Anything that happens in the MLB playoffs that rekindles memories of the 1986 postseason has got to be pretty special. And it happened on Tuesday night. The Chicago Cubs’ comeback victory at San Francisco was the biggest in postseason-series clinching history, according to mlb.com. Down 5-2 in the ninth, the Cubs scored four times against the Giants’ tattered bullpen, surpassing what the New York Mets – a team loaded with former Jackson Mets – accomplished against Houston in the National League Championship Series 30 years ago. Davey Johnson’s Mets scored three runs in the top of the ninth to tie the Astros, then won the game and the series 7-6 in 16 innings. Ten former JaxMets played in that epic Game 6. Lenny Dykstra ignited the ninth inning rally with a leadoff triple, and Mookie Wilson knocked him in and later scored himself. Rick Aguilera and Roger McDowell combined for eight innings of scoreless relief, and Jesse Orosco, despite blowing a save in the 14th and yielding two runs in the 16th, nailed down the win by fanning Kevin Bass with two runners on.

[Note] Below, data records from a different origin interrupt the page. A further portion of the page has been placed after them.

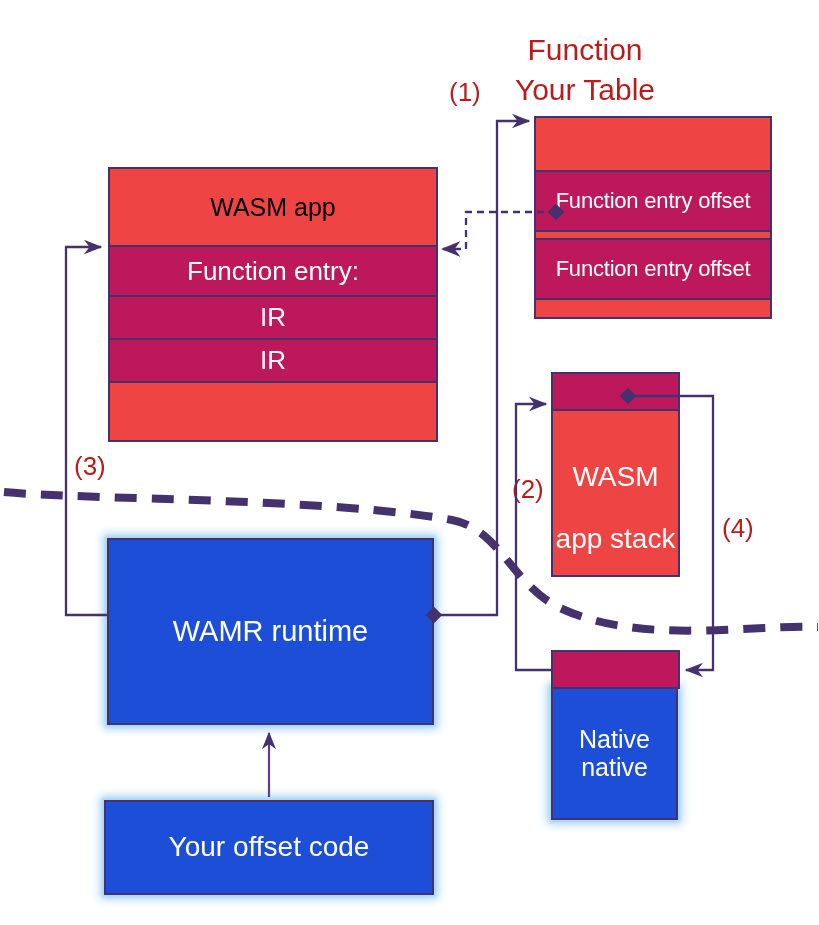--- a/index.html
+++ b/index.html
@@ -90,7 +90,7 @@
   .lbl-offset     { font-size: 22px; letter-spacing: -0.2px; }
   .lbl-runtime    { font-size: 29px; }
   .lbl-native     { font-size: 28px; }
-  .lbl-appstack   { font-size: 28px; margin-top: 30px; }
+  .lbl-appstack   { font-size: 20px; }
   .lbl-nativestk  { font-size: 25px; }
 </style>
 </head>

Ole Miss alum Jeff Calhoun came on in relief for the Astros in the 16th and yielded a hit, a walk and a run and threw two wild pitches during the three-run inning. That NLCS was a thrill ride from start to finish, and the World Series that followed was pretty interesting, too. P.S. Spotted in the Giants’ dugout on Tuesday: former Delta State standout Eli Whiteside, now a bullpen catcher for the club. Whiteside played for the Giants during their 2010 and 2012 championship runs and last played in the majors with the Cubs in 2014.